WHAT IS BEING ASKED: Where does the word "CROSS" show up in the data? Please find each such line and copy it.

══ DATASET CONTENT ══

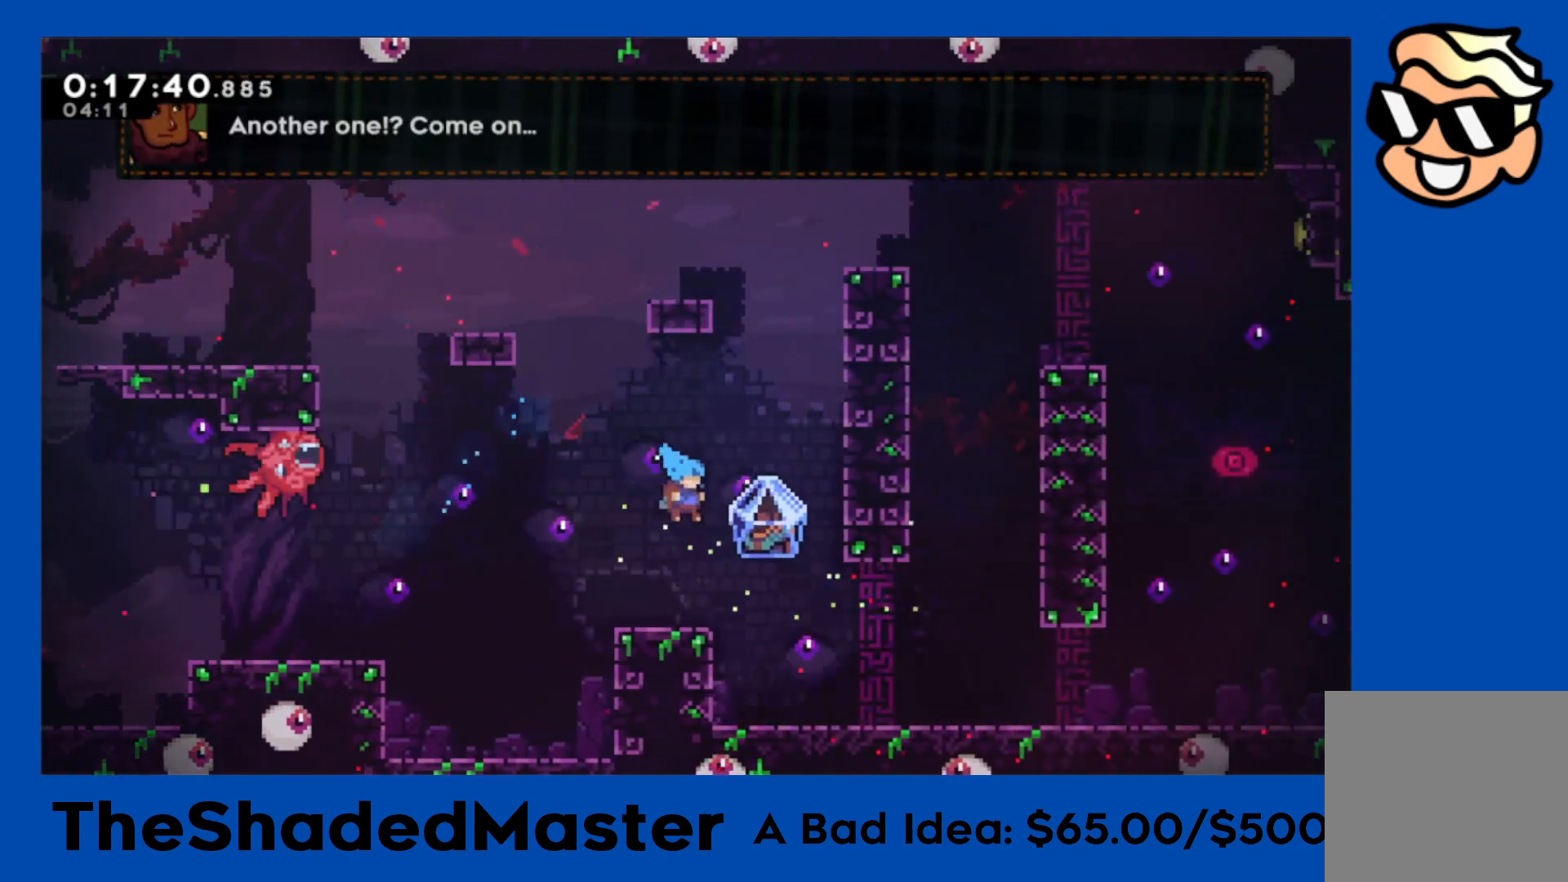
{"buttons": ["R1", "DPAD_RIGHT"], "left_stick": "center", "right_stick": "center", "events": [[200, "SQUARE", "down"], [233, "R1", "down"], [317, "SQUARE", "up"]]}
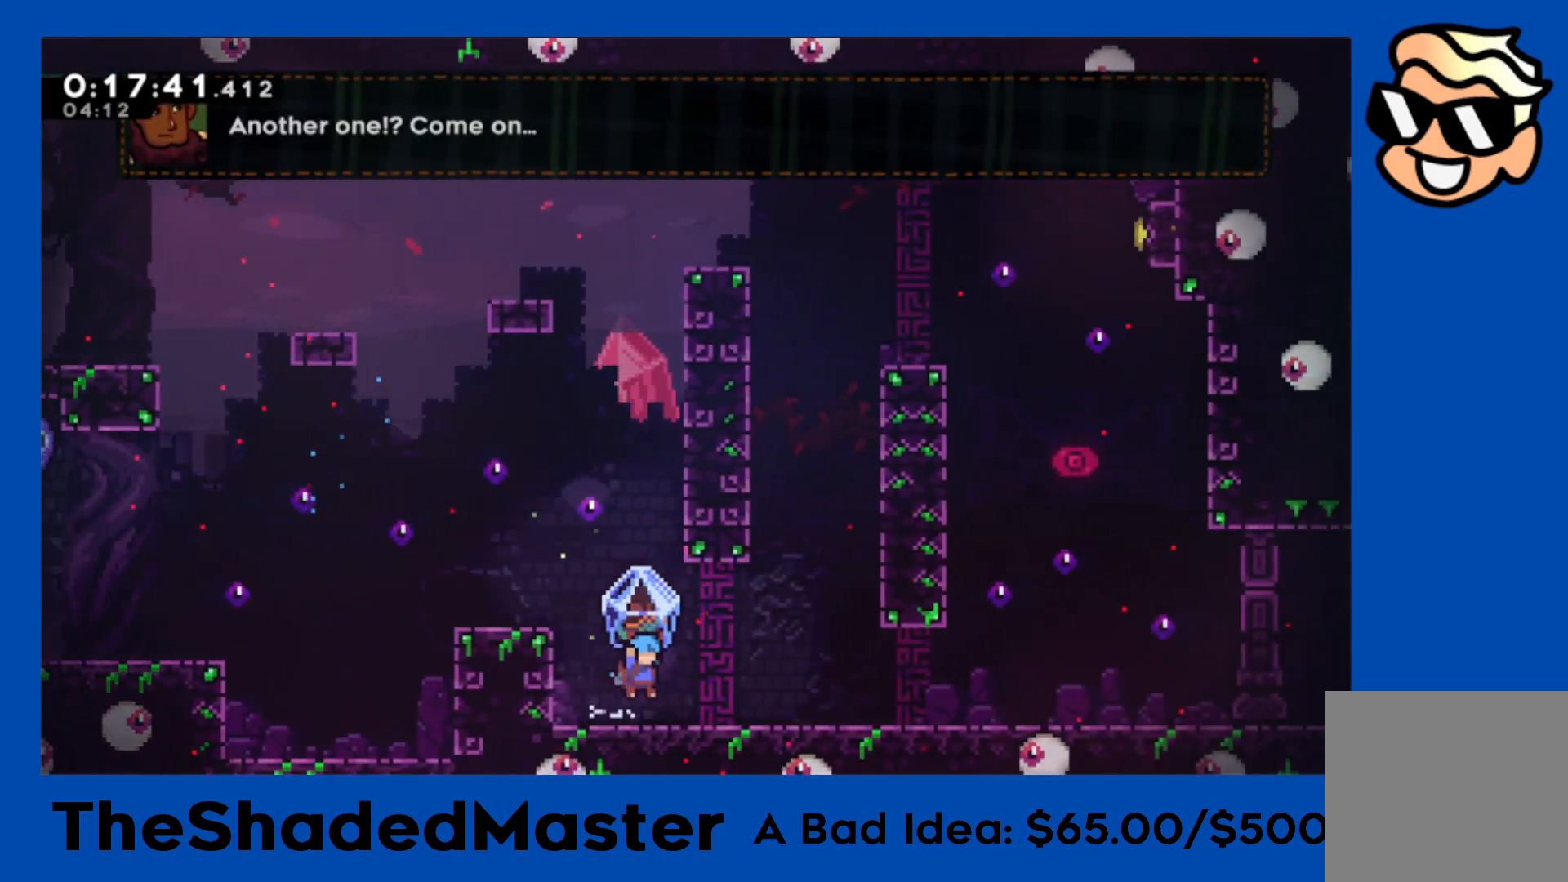
{"buttons": ["CROSS", "R1", "DPAD_RIGHT"], "left_stick": "center", "right_stick": "center", "events": [[467, "CROSS", "down"]]}
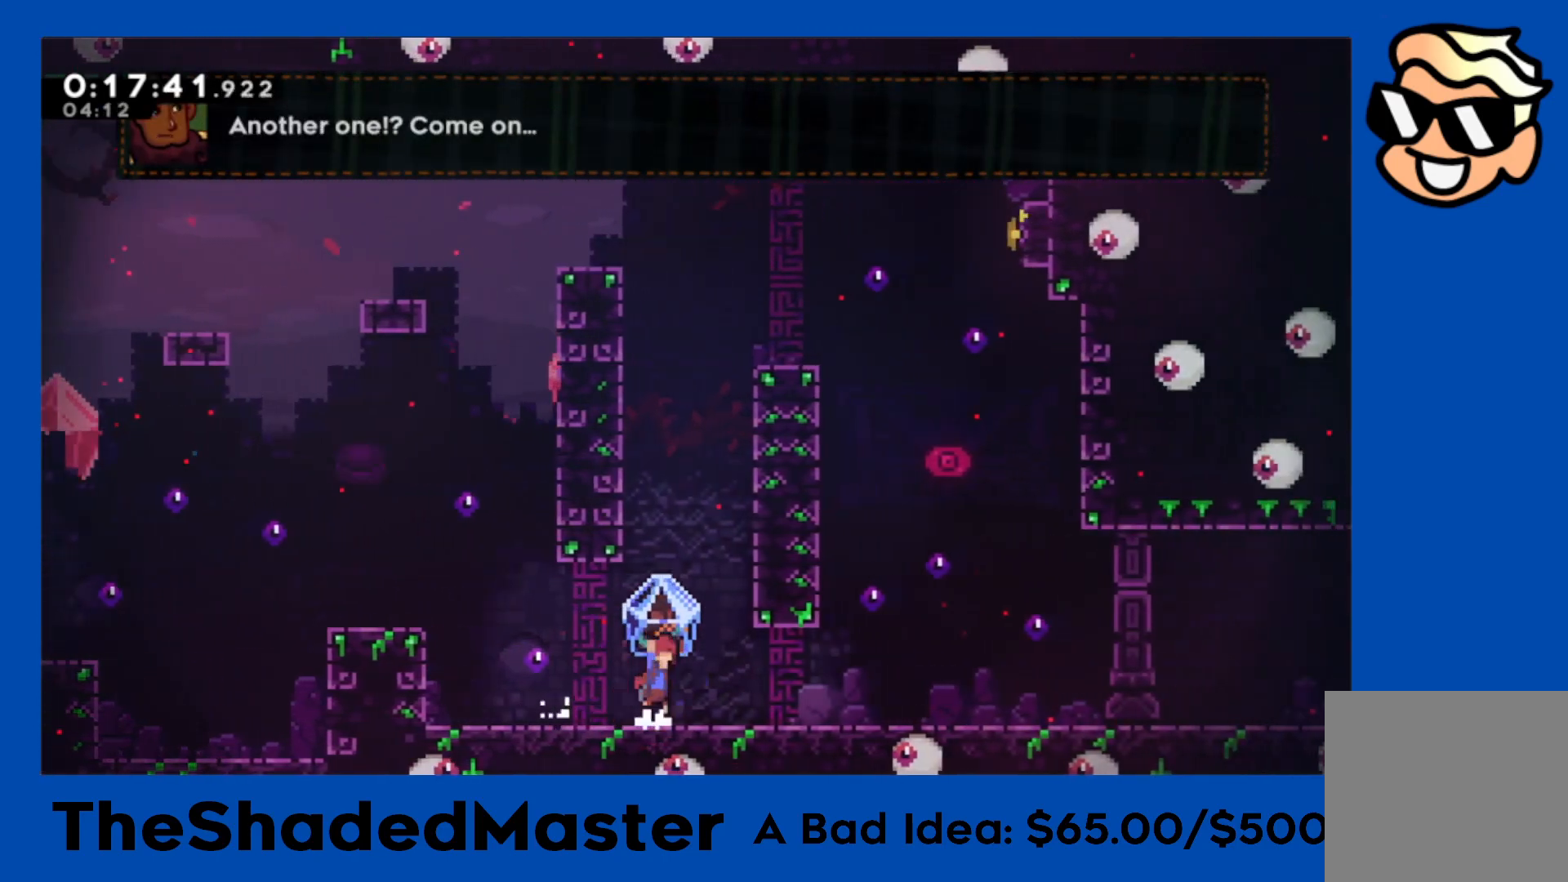
{"buttons": ["R1", "DPAD_LEFT"], "left_stick": "center", "right_stick": "center", "events": [[233, "CROSS", "up"], [267, "CROSS", "down"], [283, "DPAD_RIGHT", "up"], [317, "DPAD_LEFT", "down"], [467, "CROSS", "up"]]}
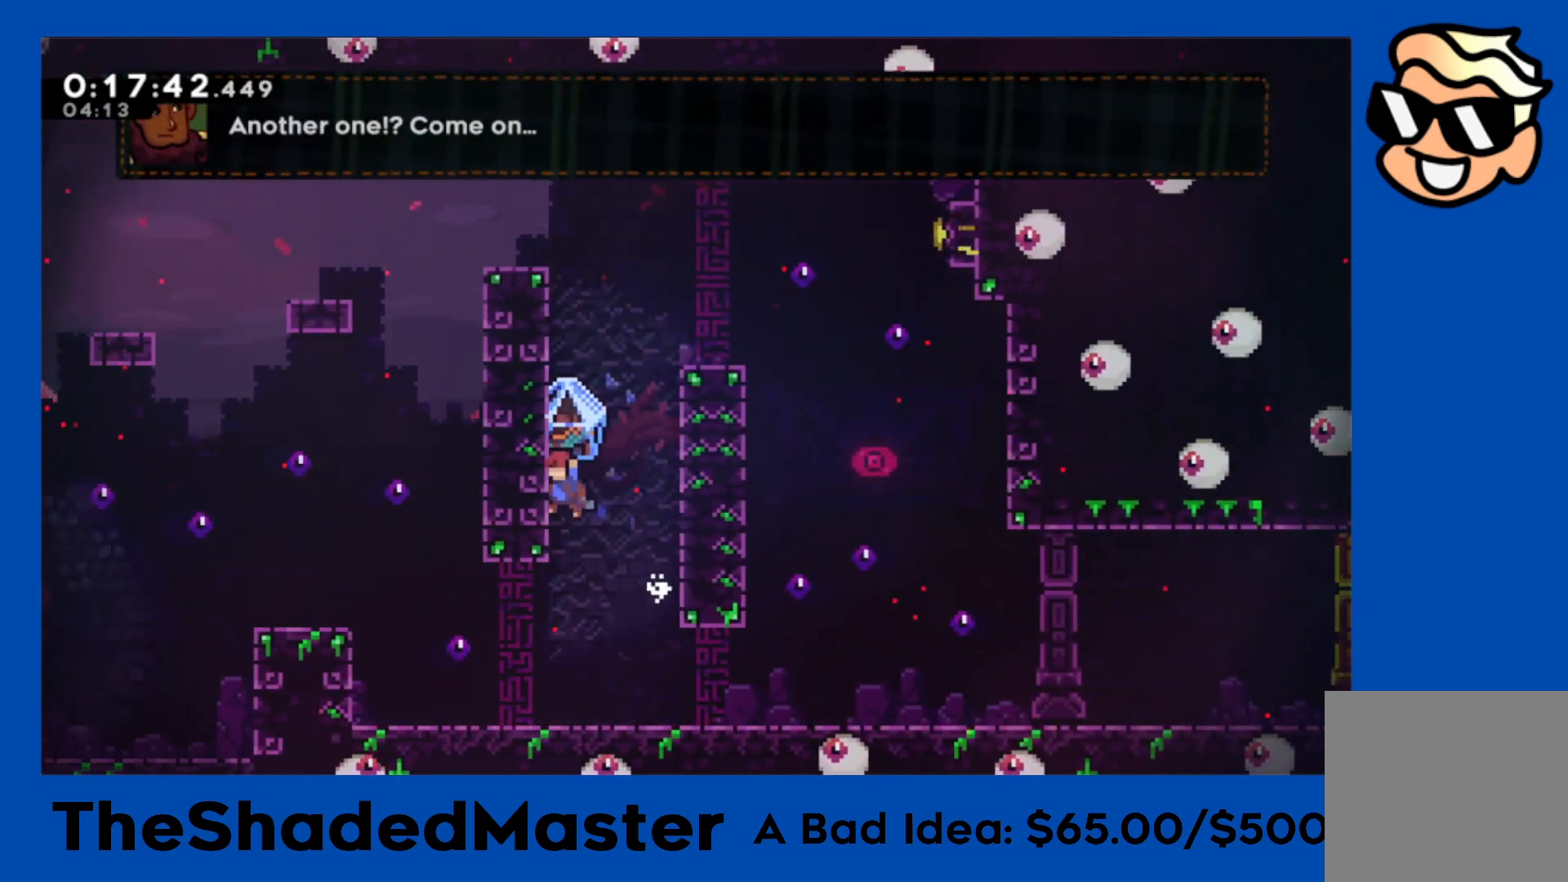
{"buttons": ["R1", "DPAD_LEFT"], "left_stick": "center", "right_stick": "center"}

═══

RESULT OF THIS EXERCISE:
{"buttons": ["CROSS", "R1", "DPAD_RIGHT"], "left_stick": "center", "right_stick": "center", "events": [[467, "CROSS", "down"]]}
{"buttons": ["R1", "DPAD_LEFT"], "left_stick": "center", "right_stick": "center", "events": [[233, "CROSS", "up"], [267, "CROSS", "down"], [283, "DPAD_RIGHT", "up"], [317, "DPAD_LEFT", "down"], [467, "CROSS", "up"]]}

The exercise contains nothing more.